As forças em ação desempenharam um papel importante na queda do mercado na segunda-feira (5), chocando os investidores e provocando preocupações sobre uma recessão nos Estados Unidos e pedidos de um corte emergencial nas taxas de juros. Mas essas influências técnicas, que se tornaram mais comuns após longos períodos benignos, ajudaram a transformar um dia de baixa em um colapso.

A boa notícia é que essas forças podem se enfraquecer rapidamente – a má notícia é que os investidores ainda foram pegos de surpresa e isso pode ter repercussões que vão além dos preços das ações.

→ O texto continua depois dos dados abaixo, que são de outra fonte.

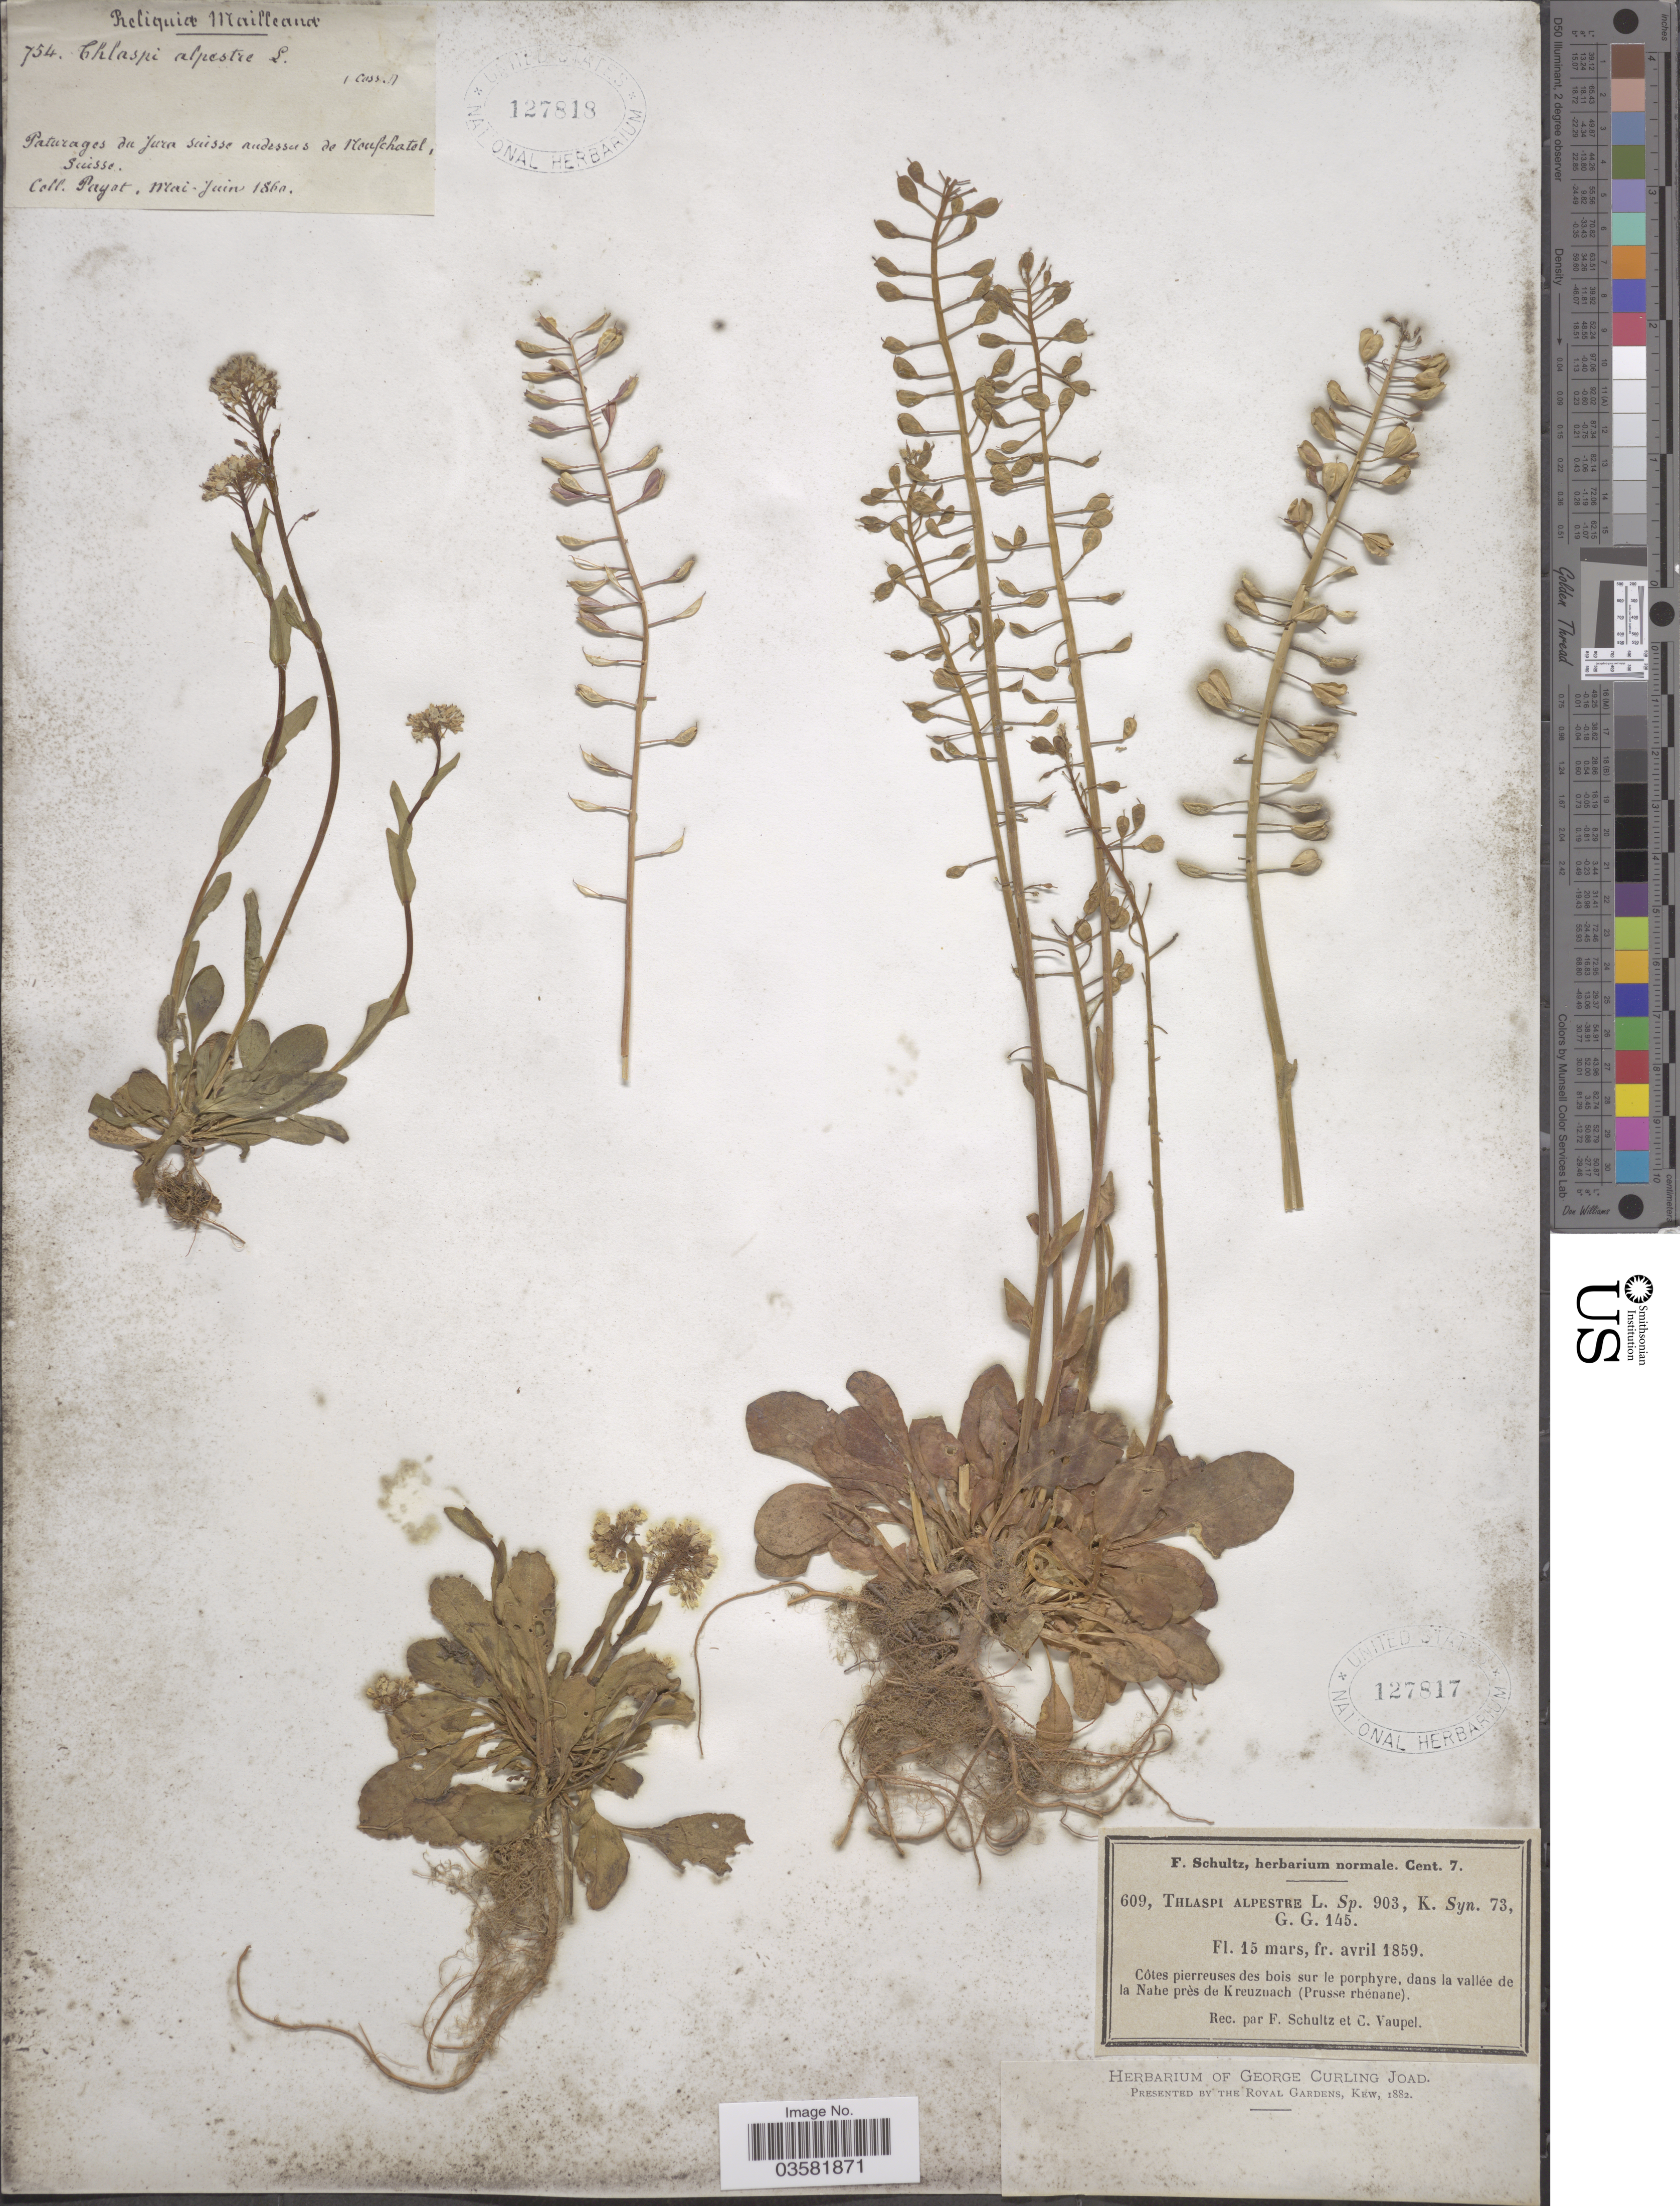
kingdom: Plantae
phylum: Tracheophyta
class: Magnoliopsida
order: Brassicales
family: Brassicaceae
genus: Thlaspi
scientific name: Thlaspi alpestre L. nom. illeg.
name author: L.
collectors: F. Schultz & F. Vaupel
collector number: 609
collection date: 1859-03-15/1859-04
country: Germany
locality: Côtes pierreuses des bois sur le porphyre, dans la vallée de la Nahe près de Kreuznach (Prusse rhénane).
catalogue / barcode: US 127817-2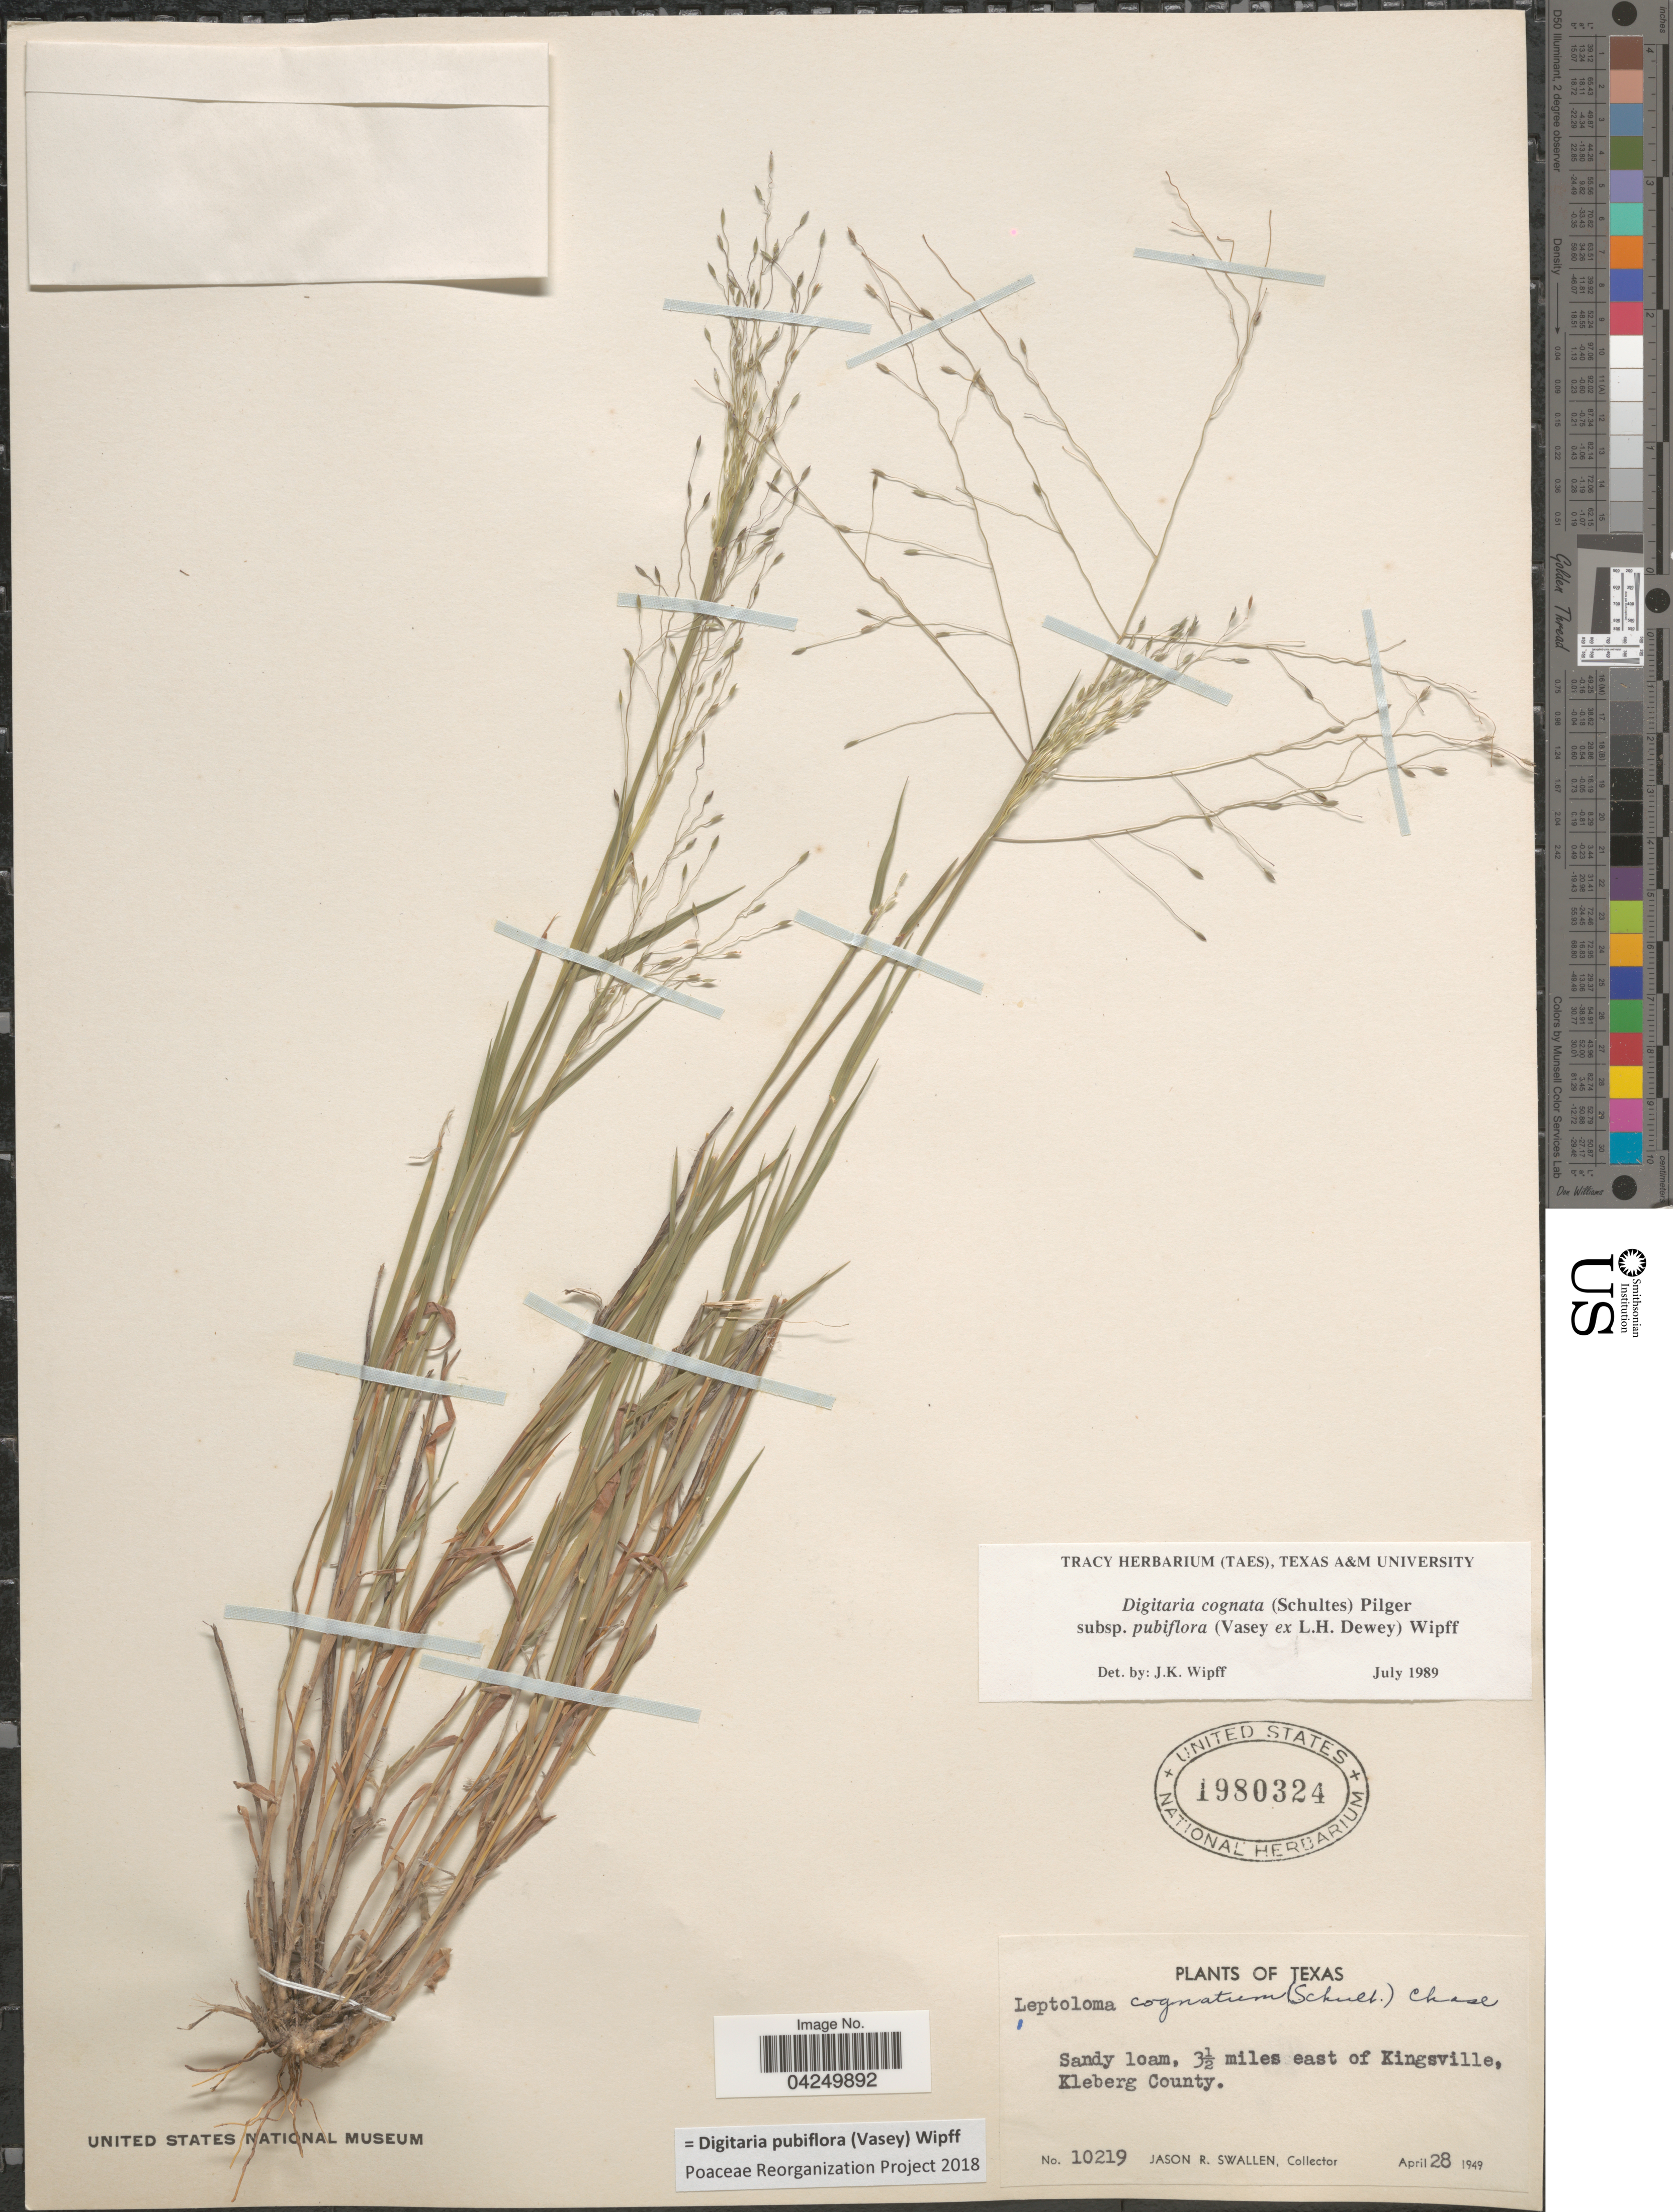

As ações dos EUA pareciam mais calmas logo na terça-feira (6). Entretanto, ainda há muita pressão de venda que poderia ser desencadeada por um movimento errado nas ações, e os altos níveis de volatilidade no momento significam que poucos dos investidores que normalmente comprariam na queda provavelmente se recuperariam rapidamente, de acordo com Charlie McElligott, estrategista da Nomura Holdings, em Nova York, que acompanha a mecânica em jogo.

O que está por trás de tudo isso é um conjunto frequentemente subestimado de produtos estruturados, fundos quantitativos e até mesmo pessoas físicas que jogam com opções de ações que ajudam a suprimir a volatilidade do mercado quando as coisas vão bem. Mas isso cria uma vulnerabilidade crescente que pode causar um terremoto repentino. Essa linha de falha vem, em parte, das próprias estratégias e, em parte, da atividade de hedge dos corretores que assumem o outro lado dessas apostas.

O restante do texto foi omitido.